Reproduce, word for word, all of the records; the pictures stay out.

BEGIN AVAILABLE DATA

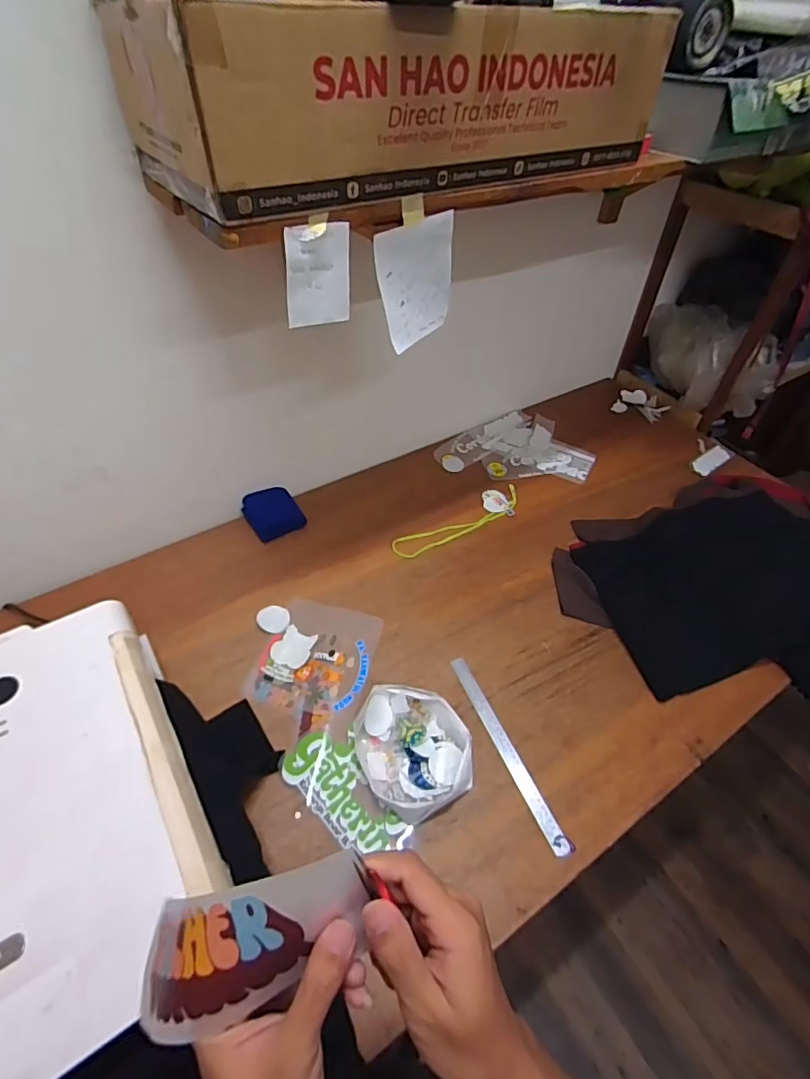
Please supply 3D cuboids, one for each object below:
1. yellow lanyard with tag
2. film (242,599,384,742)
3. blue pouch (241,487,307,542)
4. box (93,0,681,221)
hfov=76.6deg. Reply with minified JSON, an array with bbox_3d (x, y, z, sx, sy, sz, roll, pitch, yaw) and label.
[{"bbox_3d":[0.127,-0.047,1.171,0.354,0.008,0.091,-23,54,-22],"label":"yellow lanyard with tag"},{"bbox_3d":[-0.156,0.219,0.919,0.196,0.006,0.242,15,49,10],"label":"film"},{"bbox_3d":[-0.294,-0.062,1.145,0.112,0.035,0.118,-24,54,-23],"label":"blue pouch"},{"bbox_3d":[0.004,-0.557,0.632,0.629,0.149,0.265,-26,54,-22],"label":"box"}]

END AVAILABLE DATA

**SOLVED PROBLEM**
Please supply 3D cuboids, one for each object below:
1. yellow lanyard with tag
2. film (242,599,384,742)
3. blue pouch (241,487,307,542)
4. box (93,0,681,221)
hfov=76.6deg. Reply with minified JSON, an array with bbox_3d (x, y, z, sx, sy, sz, roll, pitch, yaw) and label.
[{"bbox_3d":[0.127,-0.047,1.171,0.354,0.008,0.091,-23,54,-22],"label":"yellow lanyard with tag"},{"bbox_3d":[-0.156,0.219,0.919,0.196,0.006,0.242,15,49,10],"label":"film"},{"bbox_3d":[-0.294,-0.062,1.145,0.112,0.035,0.118,-24,54,-23],"label":"blue pouch"},{"bbox_3d":[0.004,-0.557,0.632,0.629,0.149,0.265,-26,54,-22],"label":"box"}]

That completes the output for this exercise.